■ EXCERPT TO READ ■
□ □ □ □ □ □ □

Hedging American Derivative

Reading the book by Andrea Pascucci "PDE and Martingale Methods in Option Pricing", pp. 84, I found something that appears inconsistent to me. It concerns the construction of the optimal portfolio for an American derivative, whose pay-off a time $t_n$ is indicated by $X_n$. I resume here the main steps. Let $H_n^*$ be the discounted price of the derivative, that is $H_n^*=H_n/(1+r)^n$. No-arbitrage arguments define the discounted price as

$$H_n^*=\left\{\begin{array}{ll} X_N^* & \text{ if }n=N\\ \max\left(X_n^*,\mathbb{E}^{\mathbb{Q}}\left[H_{n+1}^*\mid\mathcal{F}_n\right]\right)& \text{ if }n=0,...,N-1 \end{array} \right.,$$ so let $E_n$ be defined as

$$E_n=\left\{\begin{array}{ll} -1 & \text{ if }n=N\\ \frac{1}{1+r}\,\mathbb{E}^{\mathbb{Q}}\left[H_{n+1}\mid\mathcal{F}_n\right]& \text{ if }n=0,...,N-1 \end{array} \right.,$$

whence $H_n=\max\left(X_n,E_n\right)$. Using the Dobb's decomposition theorem we can write

$$H_n^*=M_n+A_n,$$

where $M$ is a martingale such that $H_0=H_0^*=M_0$ and $A$ is a predictable decreasing process. Let $\nu_M$ be defined as the maximal time in which it is still optimal to execute the option. It can be shown that

$$\nu_M=\min\left\{n\mid X_n>E_n\right\}$$

and that

$$H_n^*=M_n\text{ in }\left\{n\leq\nu_M\right\}.\quad (1)$$

The hedging strategy is defined as the replicating strategy for the European derivative with pay-off $M_N$. It is not need to calculate it for $n>\nu_M$ since it is not optimal to exercise the option after $\nu_M$. So it is enough to replicate $M_n$ for $\left\{n\leq\nu_M\right\}$ and hence, thanks to equation (1), it is enough to replicate $H_n^*$ for $\left\{n\leq\nu_M\right\}$. Nevertheless in the book it is said that the
the components of the replicating portfolio are determined by

$$\alpha_{n,k}=\frac{H_{n,k+1}-H_{n,k}}{(u-d)\,S_{n-1,k}},\quad\beta_{n,k}=\frac{u\,H_{n,k}-d\,H_{n,k+1}}{(1+r)^n\,(u-d)}$$

(which are equations (2.168) of the book at page 84), where $S_{n,k}$ is the price of the process at time $n$ when there have been $k$ upward jumps and $n-k$ downward jumps, $u$ and $d$ are the amplitude of the upward and downward jumps respectively, $H_{n,k}$ is the price of the option in the scenario with $k$ upward jumps and $r$ is the risk-free rate. The inconsistency comes from the fact that $H_n^*=M_n$ for $n\leq\nu_M$, but $\alpha_n$ and $\beta_n$ are computed replicating $H_n$, while I expected that they should replicate $H_n^*$. So I expected to find

$$\alpha_{n,k}=\frac{H^*_{n,k+1}-H^*_{n,k}}{(u-d)\,S_{n-1,k}},\quad\beta_{n,k}=\frac{u\,H^*_{n,k}-d\,H^*_{n,k+1}}{(1+r)^n\,(u-d)}$$

Where is the flaw in my logic?

□ □ □ □ □ □ □

■ DATASET EXTRACT ■

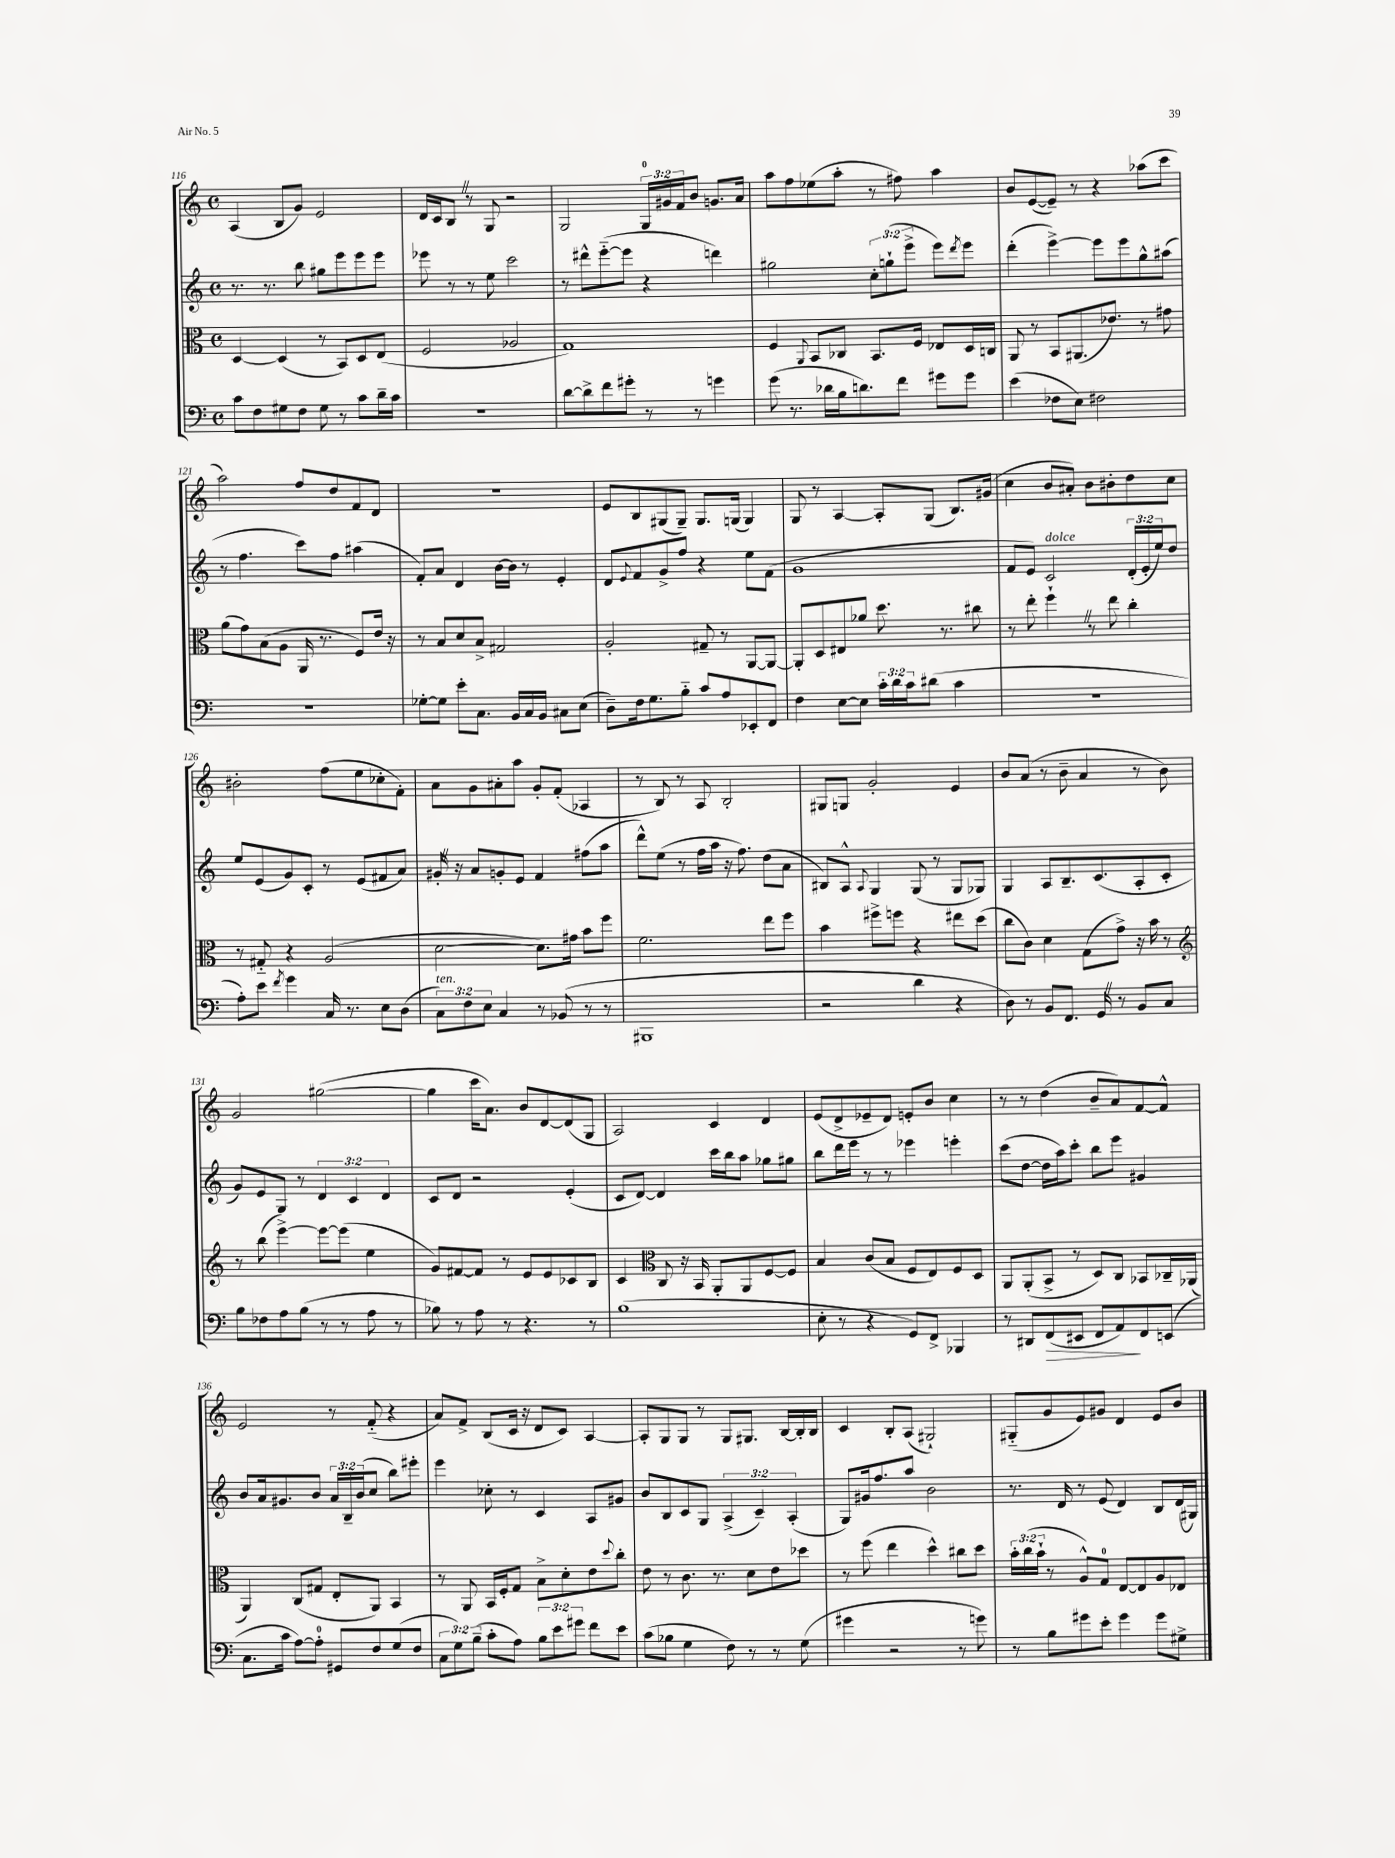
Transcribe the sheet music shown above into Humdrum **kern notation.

**kern	**kern	**kern	**kern
*staff4	*staff3	*staff2	*staff1
*clefF4	*clefC3	*clefG2	*clefG2
*k[]	*k[]	*k[]	*k[]
*M4/4	*M4/4	*M4/4	*M4/4
*met(c)	*met(c)	*met(c)	*met(c)
8c\L	[4D/	8.r	(4A/
8F\	.	.	.
.	.	8.r	.
8G#\	(4D/]	.	8B/L
8F\J	.	8bb\	8g/J)
8G#\	8r	8gg#\L	2e/
8r	8BB/L)	8eee\	.
8c\L	8D/	8eee\	.
16d~\L	(8E/J	8eee\J	.
16c\JJ	.	.	.
=	=	=	=
1r	2F/	8eee-\	16d/LL
.	.	.	16c/J
.	.	8r	8B/J
.	.	8r	8r
.	.	8ee\	8G/
.	2A-/	2ccc\	2r
=	=	=	=
[8d\L	1G)	8r	2G/
8d^\]	.	8ddd#^^\L	.
8f\	.	([8eee'~\	.
8g#'\J	.	8eee\]J	.
8r	.	4r	24G/LL
.	.	.	24g#/
.	.	.	24f/J
8r	.	.	8b/J
4g\	.	4ddd\)	8.g/L
.	.	.	16a/Jk
=	=	=	=
(8g\	4F/	2gg#\	8aa\L
8.r	.	.	8ff\
.	8qqAA/	.	.
.	8BB/L	.	(8ee-\
16d-\LL	.	.	.
16B\J	8C-/J	.	8aa'\J
8.d\)	.	.	.
.	8.BB/L	12cc'\L	8r
.	.	(12gg`\	.
8f\J	.	.	8ff#\)
.	.	12eee^\J	.
.	16F/Jk	.	.
8g#\L	8E-/L	8eee\L)	4aa\
.	.	8qddd/	.
8g#\J	16D/L	8eee\J	.
.	16C/JJ	.	.
=	=	=	=
(4e\	8AA/	(4ddd'\	8b/L
.	8r	.	([8e/
8F-\L	8BB/L	[4eee^\)	8e~/]J)
8E\J)	(8.AA#/	.	8r
2F#\	.	8eee\]L	4r
.	8.e-/J)	.	.
.	.	8eee\	.
.	8r	8gg^^\	(8aa-\L
.	8g#\	(8aa#\J	8ccc\J
=	=	=	=
1r	(8a\L	8r	2aa\)
.	8g\)	4.ff\	.
.	(8B\	.	.
.	8A\J	.	.
.	16AA/	8ccc\L)	8ff/L
.	8.r	.	.
.	.	8ff\J	8dd/
.	8F/L)	(4aa#\	8f/
.	16e/Jk	.	8d/J
.	16r	.	.
=	=	=	=
[8G-'\L	8r	8f'/L)	1r
8G-\]J	8B/L	8a/J	.
8e'\L	8d/	4d/	.
8.C\J	8B^/J	.	.
.	2G#/	[16b\LL	.
16BB/LL	.	16b\]JJ	.
16C/	.	8r	.
16BB/JJ	.	.	.
8C#\L	.	4e'/	.
(8E\J	.	.	.
=	=	=	=
8D~\L)	2A'/	8d/L	8e/L
.	.	8qqe/	.
16F\k	.	8f/	8B/
8.G\	.	.	.
.	.	8g^/	(8G#/
8B'~\J	.	8ff/J	8G#~/J)
8c/L	8G#~/	4r	8.G#/L
8A/	8r	.	.
.	.	.	(16G/Jk
8EE-'/	[8AA/L	8ee\L	4G/)
8FF/J	8AA/_J	(8f\J	.
=	=	=	=
4F\	8AA'/]L	1g	8G/
.	8D/	.	8r
[8E\L	8E#/	.	[4A/
8E\]J	8a-/J	.	.
24c'\LL	8.dd\	.	8A'/]L
24d\	.	.	.
24c\J	.	.	.
(8d#\J	.	.	(8G/J
.	8.r	.	.
4c\	.	.	8.B/L)
.	8cc#\	.	.
.	.	.	(16g#/Jk
=	=	=	=
1r	8r	8f/L	4cc\
.	8ee'\	8e/J)	.
.	4ff`\	2c/	8b/L
.	.	.	8a#'/J)
.	8r	.	8b\L
.	8ee\	.	8b#'\
.	4cc'\	(24d'/LL	8dd\
.	.	24e'/	.
.	.	24ee/J)	.
.	.	8dd/J	8cc\J
=	=	=	=
8A'\L)	8r	8ee/L	2b#'\
8e\J	8G#'~/	(8e/	.
8qf/	.	.	.
4g\	4r	8g/)	.
.	.	8c'/J	.
16C/	(2A/	8r	(8ff\L
8.r	.	.	.
.	.	(8e/L	8ee\
8E\L	.	8f#/	8cc-'\
(8D\J	.	8a/J)	8f'\J)
=	=	=	=
12C\L)	[2d\	16g#'/	8a\L
.	.	16r	.
12F\	.	.	.
.	.	8a/L	8g\
12E\J	.	.	.
4C/	.	8g'/	8a#'\
.	.	8e/J	8aa\J
8r	8.d\]L)	4f/	8g'/L
(8BB-/	.	.	(8f'/J
.	16g#\Jk	.	.
8r	8b\L	(8ff#\L	4A-/
8r	8ff\J	8aa\J	.
=	=	=	=
1BBB#	2.f\	8ddd^^\L)	8r
.	.	(8ee\J	8B/)
.	.	8r	8r
.	.	16ff\LL	8A/
.	.	16aa\JJ	.
.	.	16r	2B'/
.	.	8.ff\)	.
.	8ee\L	(8dd\L	.
.	8ff\J	8a\J	.
=	=	=	=
2r	4b\	8B#/L)	8G#/L
.	.	8A^^/J	8G/J
.	.	8qqA/	.
.	8ff#^\L	4G/	2g'/
.	8ff\J	.	.
4d\	4r	(8G/	.
.	.	8r	.
4r	8ee#\L	8G/L	4e/
.	(8dd\J	8G-/J)	.
=	=	=	=
8D\)	8cc\L	4G/	8b/L
8r	8c\J)	.	(8a/J
8BB/L	4d\	8A/L	8r
8.FF/J	.	8.B~/	8b~\
.	(8G\L	.	4a/
16GG/	.	(8.c/	.
8r	8g^\J)	.	.
8BB/L	16r	8A'/	8r
.	16b\	.	.
8C/J	8r	8c'/J	8b\)
=	=	=	=
*	*clefG2	*	*
8B\L	8r	8g/L)	2g/
8F-\	(8bb\	8e/	.
8A\	[4eee^\)	8G/J	.
(8B\J	.	8r	.
8r	8eee\_L	6d/	([2gg#\
8r	(8eee\]J	.	.
.	.	6c/	.
8A\	4ee\	.	.
.	.	6d/	.
8r	.	.	.
=	=	=	=
8B-\)	8g/L)	8c/L	4gg#\]
8r	[8f#/	8d/J	.
8A\	8f#/]J	2r	16ccc\LK
.	.	.	8.a\J)
8r	8r	.	.
4.r	8e/L	.	8b/L
.	8e/	.	[8d/
.	8c-/	(4e'/	(8d/]
8r	8B/J	.	8G/J
=	=	=	=
(1B	4c/	8c/L	2A/)
.	.	[8d/J)	.
*	*clefC3	*	*
.	8C/	4d/]	.
.	16r	.	.
.	16BB/	.	.
.	8AA'/L	16ccc\LL	4c/
.	.	16bb\J	.
.	8AA/	8aa\J	.
.	[8F/	8gg-\L	4d/
.	8F/]J	8gg#\J	.
=	=	=	=
8E'\	4B/	8bb\L	(8e/L
8r	.	16ddd\L	8d^/
.	.	16eee\JJ	.
4r	(8c/L	8r	8e-~/
.	8B/J	8r	8d/J)
8GG/L)	8F/L	4eee-\	8e'/L
8FF^/J	8E/)	.	8b/J
4BBB-/	8F/	4eee'\	4cc\
.	8D/J	.	.
=	=	=	=
8r	8AA/L	(8ccc\L	8r
8DD#/L	(8AA'/	[8dd\J	8r
(8FF/	8BB^/J	16dd\]LL	(4dd\
.	.	16aa\J)	.
8EE#/J	8r	8ccc'\J	.
8FF/L	8D/L)	8bb\L	8b~/L
8AA/)	8C/J	8eee\J	8a/)
8FF/	8BB-/L	4g#/	[8f/
(8EE/J	16C-~/L	.	8f^^/]J
.	(16AA-/JJ	.	.
=	=	=	=
8.C\L	4AA/)	8b/L	2e/
.	.	16a/k	.
16c\Jk	.	8.g#/	.
[8A\L)	(8C/L	.	.
8A'\]J	8G#/J	8b/J	.
8GG#/L	8E'/L	24a/LL	8r
.	.	24B~/	.
.	.	(24b/J	.
8F/	8AA/J)	8cc/J	(8f'~/
(8G/	4BB/	8bb\L)	4r
8F/J	.	8eee#'\J	.
=	=	=	=
12C\L	8r	4eee\	8a/L)
12G\)	.	.	.
.	8AA/	.	8f^/J
(12B~\J	.	.	.
8c'\L	16BB/LL	8cc-'\	(8B/L
.	16F'/J	.	.
8A\J)	8G/J	8r	16c/Jk
.	.	.	16r
12B\L	8B^\L	4c/	8d/L
12e\	.	.	.
.	8d'\	.	8c/J)
12g#\J	.	.	.
8f\L	8e\	8A/L	[4A/
.	8qqdd/	.	.
8e\J	8cc'\J	8g#/J	.
=	=	=	=
(8c\L	8e\	8b/L	8A'/]L
8B-\J	8r	8B/	8G/
4G\	8.c\	8c/	8G/J
.	.	8G/J	8r
.	8.r	.	.
8F\)	.	(6A^/	8G/L
8r	8d\L	.	8.G#/J
.	.	6c~/)	.
8r	8e\	.	.
.	.	.	[16B/LL
.	.	(6A'/	.
(8G\	8dd-\J	.	16B'/]
.	.	.	16B/JJ
=	=	=	=
4g#\	8r	8G/L)	4c/
.	(8ff\	16g#/k	.
.	.	8.ff/	.
2r	4ee\	.	8B'/L
.	.	8aa/J	(8A/J
.	4dd^^\)	2b\	2G#`/)
8r	8cc#\L	.	.
8g\)	8dd\J	.	.
=	=	=	=
8r	24b'\LL	8.r	(8G#'~/L
.	(24cc\	.	.
.	24b`\JJ	.	.
8B\L	8r	.	8g/
.	.	16d/	.
8g#\	8A^^/L)	8r	8e/)
8e'\J	8G/J	(8e/	8g#/J
4g#\	[8E/L	4d/)	4d/
.	8E/]	.	.
8g#\L	8A/	8B/L	8e/L
8G#^\J	8E-/J	(16d/L	8b/J
.	.	16G#/JJ)	.
==	==	==	==
*-	*-	*-	*-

□ □ □ □ □ □ □

■ TASKS TO COMPLETE ■
1. In the post on hedging an American derivative, translate this sentence into Spanish: "Let $\nu_M$ be defined as the maximal time in which it is still optimal to execute the option."
2. According to the post on hedging an American derivative, on which page of the book do equations (2.168) appear?

■ SOLUTIONS BELOW ■
1. Defínase $\nu_M$ como el tiempo máximo en el que todavía es óptimo ejecutar la opción.

2. Page 84.